Every September, local politicians gather at the Union of British Columbia Municipalities to hobnob, network, and lobby one another (and to be lobbied by those companies and organizations paying to get a foot in the door).

They also vote on a laundry list of resolutions, which typically involve deciding what they, as a group, are going to seek from the provincial or federal governments.

This year, the resolution booklet saw New Westminster and Coquitlam suggest that the province allow local governments to reduce the amount of available information about public salaries.

Here’s the background: Each year, public bodies like school districts, municipalities and health authorities release what is called a “Statement of Financial Information.” That statement lists the names and salaries of all employees who make over $75,000.

Reporters regularly use that list to write stories on a city’s highest earners: often the city manager, and the heads of major departments. These folks always make more than the mayor and councillors.

The New Westminster resolution suggested that municipalities be allowed to disclose just the positions – and not the names – linked to each salary.

The Coquitlam resolution, meanwhile, said the $75,000 limit should be raised every five years in accordance with inflation. Both passed. And both do sound reasonable.

The crafters of the name issue, for example, suggested that publicly available salary information could be used to harass staff, particularly on social media.

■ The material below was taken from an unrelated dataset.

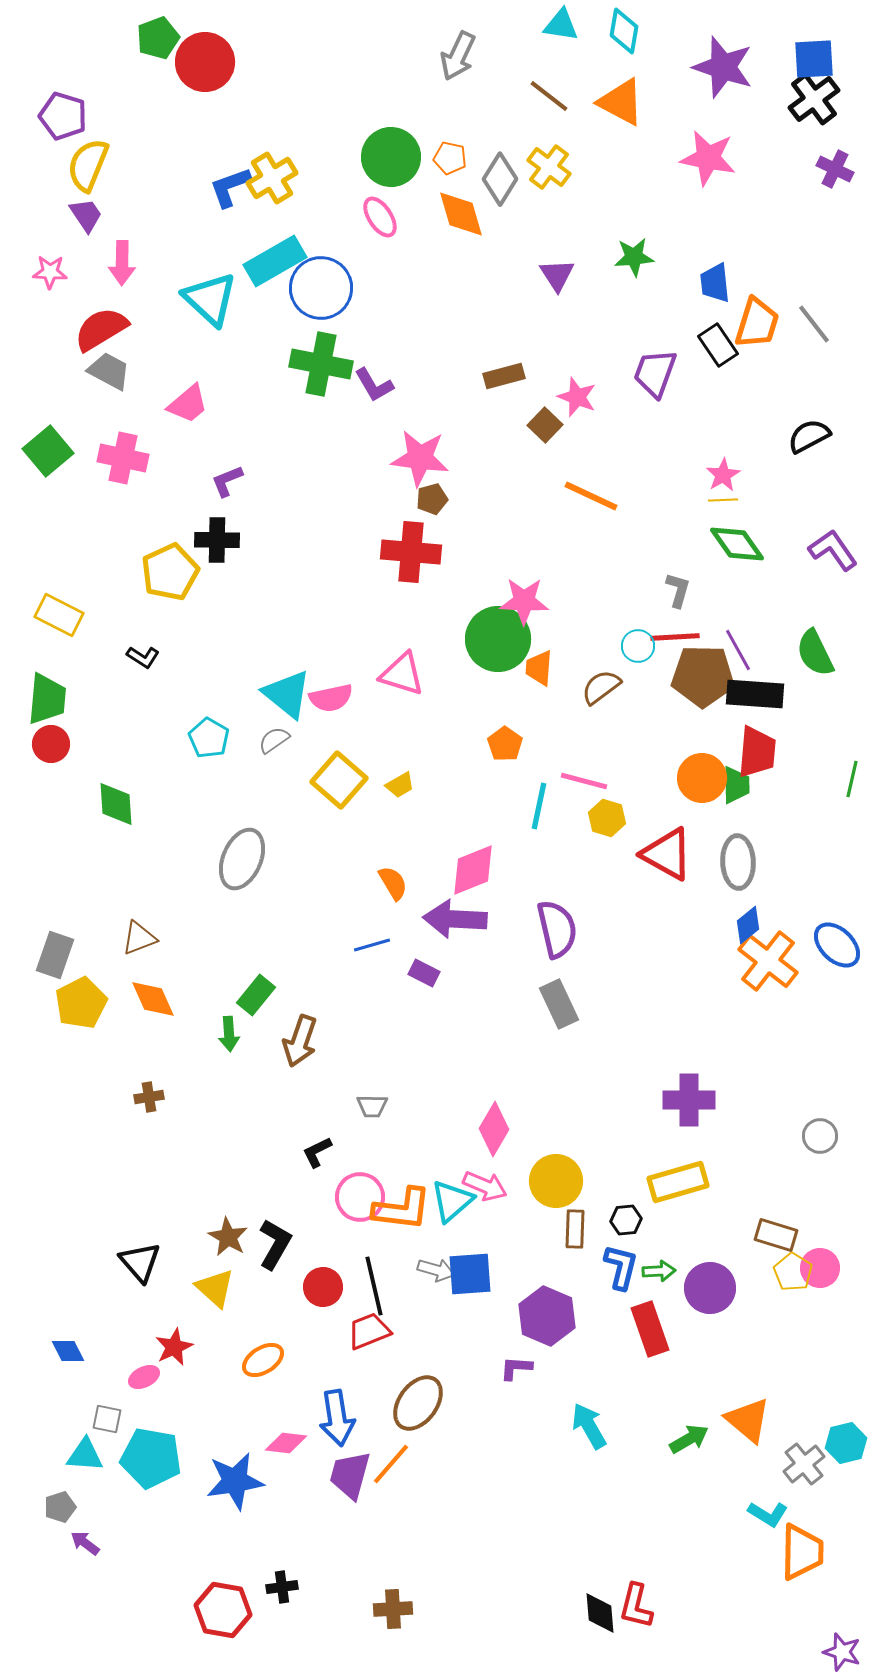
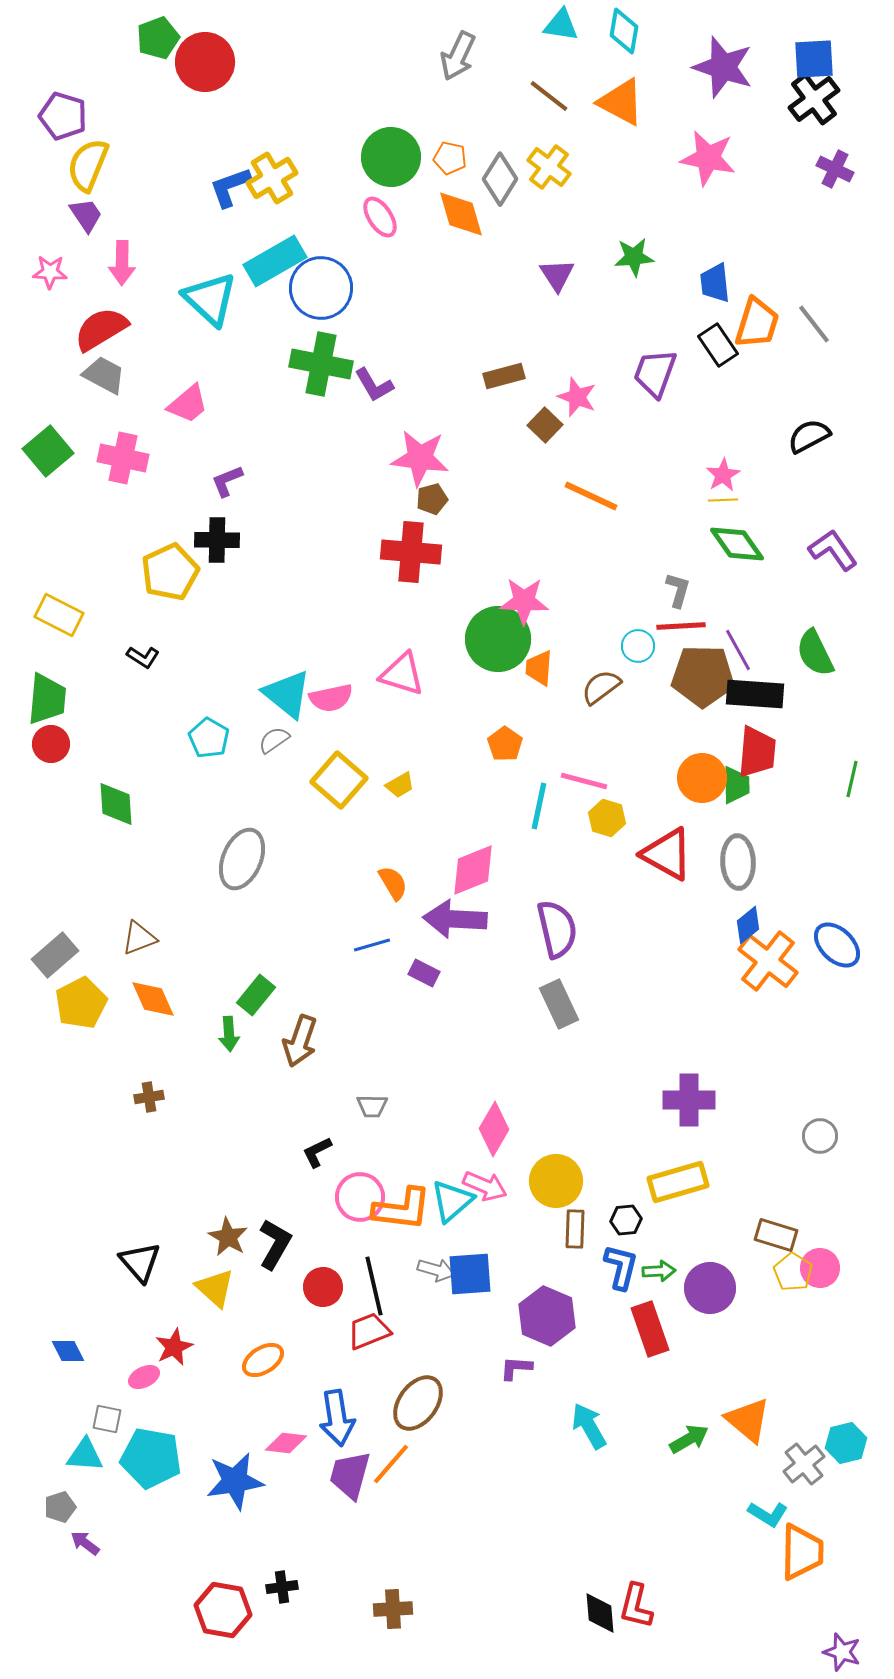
gray trapezoid at (109, 371): moved 5 px left, 4 px down
red line at (675, 637): moved 6 px right, 11 px up
gray rectangle at (55, 955): rotated 30 degrees clockwise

And inflation does exist. I get why it might make sense to raise the $75,000 limit in accordance with it.

But there are a couple big problems. First: the reason the public has this information is because it provides a way to keep our government accountable. Those names aren’t just names. They provide insight into how our governments make decisions and who benefits.

In the past couple years, many outlets, including The News, have used those lists – and those names – to show that men continue to hold most of the highest-paying jobs in our municipal governments. If those names go away, so too do those important stories on gender equity.

RELATED: Abbotsford School District management’s gender pay gap at 15%

(P.S.: My union [Unifor] publishes online the contract that sets pay scales for reporters’ salaries at The News and other papers. There is also something to be said for the societal benefits that would come if we were all less squeamish about revealing our pay. Silence over salaries gives power to employers, not employees.)

On the inflation issue, I would have no qualms, except for the glaring fact that most of the politicians at UBCM continually refuse to link their own pay to inflation.

The City of Abbotsford and Fraser Valley Regional District are actually outliers in this, having adopted a scheme that links the pay of politicians directly to their residents’ pay.

RELATED: Abbotsford politicians pay to be tied to residents’ wages

Other municipal politicians don’t seem to think the scheme is such a good idea, though. This year, they endorsed guidelines that suggest politicians should use other politicians’ salaries to set their own wages.

This sounds reasonable, but creates an escalator effect, whereby municipalities curate lists that show their politicians underpaid in comparison to those in other places. It’s a game of leapfrog, with the public paying for politicians to stay off the bottom of the pay list.

Both resolutions probably sound reasonable to someone voting on dozens of proposals over hours. But they are the creeping edge of a system biased (sometimes for understandable reasons, sometimes for cravenness) toward keeping as much information as possible from the public.

Most politicians will tell you they favour openness and accountability. They probably do, in their minds.

But in these and other cases, they are inclined to find excuses here, and reasons there, why actually all that information should stay hidden from the public’s view.

They love accountability and openness until it’s inconvenient. And it’s not their fault that it just always seems inconvenient.